Stored data entries:
====

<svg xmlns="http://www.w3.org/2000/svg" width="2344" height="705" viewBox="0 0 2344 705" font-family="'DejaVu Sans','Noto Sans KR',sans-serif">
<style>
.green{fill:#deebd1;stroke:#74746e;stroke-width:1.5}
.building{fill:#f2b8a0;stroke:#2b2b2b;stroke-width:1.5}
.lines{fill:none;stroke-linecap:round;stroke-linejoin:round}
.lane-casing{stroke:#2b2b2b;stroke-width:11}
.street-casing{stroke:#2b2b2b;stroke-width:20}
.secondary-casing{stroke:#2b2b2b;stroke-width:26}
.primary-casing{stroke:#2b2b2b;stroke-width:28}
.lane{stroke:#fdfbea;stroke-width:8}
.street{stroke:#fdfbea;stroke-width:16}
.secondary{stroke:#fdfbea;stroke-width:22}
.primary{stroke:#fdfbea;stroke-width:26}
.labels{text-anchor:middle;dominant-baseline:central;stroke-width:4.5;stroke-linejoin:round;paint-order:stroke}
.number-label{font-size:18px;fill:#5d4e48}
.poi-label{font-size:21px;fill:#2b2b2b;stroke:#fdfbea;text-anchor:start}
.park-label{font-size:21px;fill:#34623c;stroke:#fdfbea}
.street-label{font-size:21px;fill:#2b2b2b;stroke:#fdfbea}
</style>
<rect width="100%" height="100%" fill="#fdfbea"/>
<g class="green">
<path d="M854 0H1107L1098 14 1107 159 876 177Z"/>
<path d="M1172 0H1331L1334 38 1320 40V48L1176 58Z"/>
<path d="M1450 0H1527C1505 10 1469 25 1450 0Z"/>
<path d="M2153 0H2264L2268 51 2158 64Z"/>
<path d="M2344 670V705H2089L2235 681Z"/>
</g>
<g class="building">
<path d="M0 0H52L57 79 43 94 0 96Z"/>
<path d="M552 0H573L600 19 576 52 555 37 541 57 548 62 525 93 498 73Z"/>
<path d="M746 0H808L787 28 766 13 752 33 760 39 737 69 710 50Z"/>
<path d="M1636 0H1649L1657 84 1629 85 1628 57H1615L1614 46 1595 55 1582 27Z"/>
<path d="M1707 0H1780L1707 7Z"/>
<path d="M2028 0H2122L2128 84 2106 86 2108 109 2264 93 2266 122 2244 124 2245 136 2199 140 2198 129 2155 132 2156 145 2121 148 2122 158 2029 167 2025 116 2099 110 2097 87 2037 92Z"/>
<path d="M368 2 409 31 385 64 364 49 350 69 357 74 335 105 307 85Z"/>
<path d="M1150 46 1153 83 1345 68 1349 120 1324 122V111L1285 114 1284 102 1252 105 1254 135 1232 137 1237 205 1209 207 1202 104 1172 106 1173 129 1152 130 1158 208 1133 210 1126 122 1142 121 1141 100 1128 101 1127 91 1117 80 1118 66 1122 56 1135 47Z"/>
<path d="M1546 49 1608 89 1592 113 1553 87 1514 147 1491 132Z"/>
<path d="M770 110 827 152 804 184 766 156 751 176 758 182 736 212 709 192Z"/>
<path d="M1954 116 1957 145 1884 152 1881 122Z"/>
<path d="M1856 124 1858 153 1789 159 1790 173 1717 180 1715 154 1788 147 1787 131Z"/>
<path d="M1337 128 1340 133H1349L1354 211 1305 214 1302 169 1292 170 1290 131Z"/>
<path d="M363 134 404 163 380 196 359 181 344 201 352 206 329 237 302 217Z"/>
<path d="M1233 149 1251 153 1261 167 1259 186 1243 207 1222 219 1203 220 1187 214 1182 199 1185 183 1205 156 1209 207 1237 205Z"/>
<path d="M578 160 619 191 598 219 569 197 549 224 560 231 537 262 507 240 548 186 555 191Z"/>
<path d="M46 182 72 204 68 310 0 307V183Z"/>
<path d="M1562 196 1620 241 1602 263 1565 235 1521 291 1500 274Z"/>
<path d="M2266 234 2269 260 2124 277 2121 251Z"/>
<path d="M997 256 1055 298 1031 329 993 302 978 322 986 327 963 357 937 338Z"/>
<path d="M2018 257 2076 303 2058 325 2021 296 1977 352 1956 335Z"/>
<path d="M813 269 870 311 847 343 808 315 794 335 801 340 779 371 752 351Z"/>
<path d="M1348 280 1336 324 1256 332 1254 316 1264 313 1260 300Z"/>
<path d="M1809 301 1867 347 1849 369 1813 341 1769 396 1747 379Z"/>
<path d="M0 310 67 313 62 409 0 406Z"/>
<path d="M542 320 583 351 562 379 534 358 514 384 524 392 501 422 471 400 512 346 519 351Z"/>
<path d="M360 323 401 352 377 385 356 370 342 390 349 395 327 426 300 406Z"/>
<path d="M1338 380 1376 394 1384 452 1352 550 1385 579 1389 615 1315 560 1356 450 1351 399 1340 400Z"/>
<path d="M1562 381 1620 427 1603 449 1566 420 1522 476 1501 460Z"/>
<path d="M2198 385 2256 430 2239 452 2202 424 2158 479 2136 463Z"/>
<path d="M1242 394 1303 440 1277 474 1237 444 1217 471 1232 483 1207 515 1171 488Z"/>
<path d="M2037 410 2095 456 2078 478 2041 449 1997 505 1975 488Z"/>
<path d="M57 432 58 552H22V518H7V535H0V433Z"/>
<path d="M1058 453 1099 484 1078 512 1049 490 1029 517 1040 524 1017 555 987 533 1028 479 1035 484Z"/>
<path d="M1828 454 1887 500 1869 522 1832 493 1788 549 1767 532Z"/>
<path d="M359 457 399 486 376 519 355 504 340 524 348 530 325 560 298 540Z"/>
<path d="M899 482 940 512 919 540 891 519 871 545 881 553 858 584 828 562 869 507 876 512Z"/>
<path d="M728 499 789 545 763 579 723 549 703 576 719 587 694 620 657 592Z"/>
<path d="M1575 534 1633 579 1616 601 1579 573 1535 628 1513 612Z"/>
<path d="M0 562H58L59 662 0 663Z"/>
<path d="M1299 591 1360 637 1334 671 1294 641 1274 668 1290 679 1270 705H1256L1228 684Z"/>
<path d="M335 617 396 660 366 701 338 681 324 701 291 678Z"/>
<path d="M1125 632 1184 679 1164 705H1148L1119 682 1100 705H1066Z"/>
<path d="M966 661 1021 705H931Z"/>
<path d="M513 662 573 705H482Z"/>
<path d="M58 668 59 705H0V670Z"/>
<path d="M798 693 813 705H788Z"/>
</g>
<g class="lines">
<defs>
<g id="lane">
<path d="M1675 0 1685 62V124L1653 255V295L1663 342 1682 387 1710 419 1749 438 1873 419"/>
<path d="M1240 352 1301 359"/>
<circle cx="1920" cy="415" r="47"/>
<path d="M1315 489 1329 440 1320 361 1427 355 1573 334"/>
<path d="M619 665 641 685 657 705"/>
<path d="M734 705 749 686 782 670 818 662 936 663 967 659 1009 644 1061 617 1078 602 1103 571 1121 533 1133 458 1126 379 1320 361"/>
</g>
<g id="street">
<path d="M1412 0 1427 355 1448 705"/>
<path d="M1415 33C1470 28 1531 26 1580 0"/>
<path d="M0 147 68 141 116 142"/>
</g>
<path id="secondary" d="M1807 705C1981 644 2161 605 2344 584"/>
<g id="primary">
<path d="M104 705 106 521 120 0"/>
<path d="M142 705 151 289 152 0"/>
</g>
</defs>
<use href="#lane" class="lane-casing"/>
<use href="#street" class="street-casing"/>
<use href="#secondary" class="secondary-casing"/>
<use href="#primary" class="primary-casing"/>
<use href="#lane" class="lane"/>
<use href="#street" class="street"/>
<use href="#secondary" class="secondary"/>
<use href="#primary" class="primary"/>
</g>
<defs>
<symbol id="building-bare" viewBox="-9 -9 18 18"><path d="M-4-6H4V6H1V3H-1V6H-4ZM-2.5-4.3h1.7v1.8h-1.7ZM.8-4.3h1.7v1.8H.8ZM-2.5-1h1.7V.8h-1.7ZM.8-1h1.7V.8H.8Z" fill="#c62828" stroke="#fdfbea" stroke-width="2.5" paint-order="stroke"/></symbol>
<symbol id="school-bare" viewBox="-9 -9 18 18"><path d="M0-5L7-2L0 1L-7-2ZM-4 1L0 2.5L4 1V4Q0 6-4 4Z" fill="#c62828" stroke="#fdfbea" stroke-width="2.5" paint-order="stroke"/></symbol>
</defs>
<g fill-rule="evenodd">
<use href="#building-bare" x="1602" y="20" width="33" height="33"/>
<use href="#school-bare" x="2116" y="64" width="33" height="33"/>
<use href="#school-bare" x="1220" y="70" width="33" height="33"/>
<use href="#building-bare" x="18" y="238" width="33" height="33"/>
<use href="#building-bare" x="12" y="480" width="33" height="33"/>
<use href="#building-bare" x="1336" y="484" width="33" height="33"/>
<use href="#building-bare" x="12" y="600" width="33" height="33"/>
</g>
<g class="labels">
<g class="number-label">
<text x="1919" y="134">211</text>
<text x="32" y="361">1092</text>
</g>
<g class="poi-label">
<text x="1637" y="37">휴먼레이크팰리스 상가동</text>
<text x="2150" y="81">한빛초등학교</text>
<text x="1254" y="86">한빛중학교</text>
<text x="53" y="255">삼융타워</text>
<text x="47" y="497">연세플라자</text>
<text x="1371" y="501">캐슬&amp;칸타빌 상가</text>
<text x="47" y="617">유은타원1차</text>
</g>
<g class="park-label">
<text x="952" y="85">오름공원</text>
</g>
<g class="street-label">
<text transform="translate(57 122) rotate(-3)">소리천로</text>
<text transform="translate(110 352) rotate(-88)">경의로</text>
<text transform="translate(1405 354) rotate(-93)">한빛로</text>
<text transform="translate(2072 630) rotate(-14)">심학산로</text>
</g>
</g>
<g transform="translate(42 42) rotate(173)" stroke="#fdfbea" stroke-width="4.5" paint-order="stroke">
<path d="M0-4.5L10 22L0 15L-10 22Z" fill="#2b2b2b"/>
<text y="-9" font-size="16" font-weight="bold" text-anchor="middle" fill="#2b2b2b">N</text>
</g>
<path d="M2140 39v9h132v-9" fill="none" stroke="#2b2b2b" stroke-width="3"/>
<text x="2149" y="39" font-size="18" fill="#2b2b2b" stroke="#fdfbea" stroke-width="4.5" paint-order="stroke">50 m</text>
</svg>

====

## [Problem description]
Go through the data above and copy each line in which "lines" appears.

## [Solution to this task]
.lines{fill:none;stroke-linecap:round;stroke-linejoin:round}
<g class="lines">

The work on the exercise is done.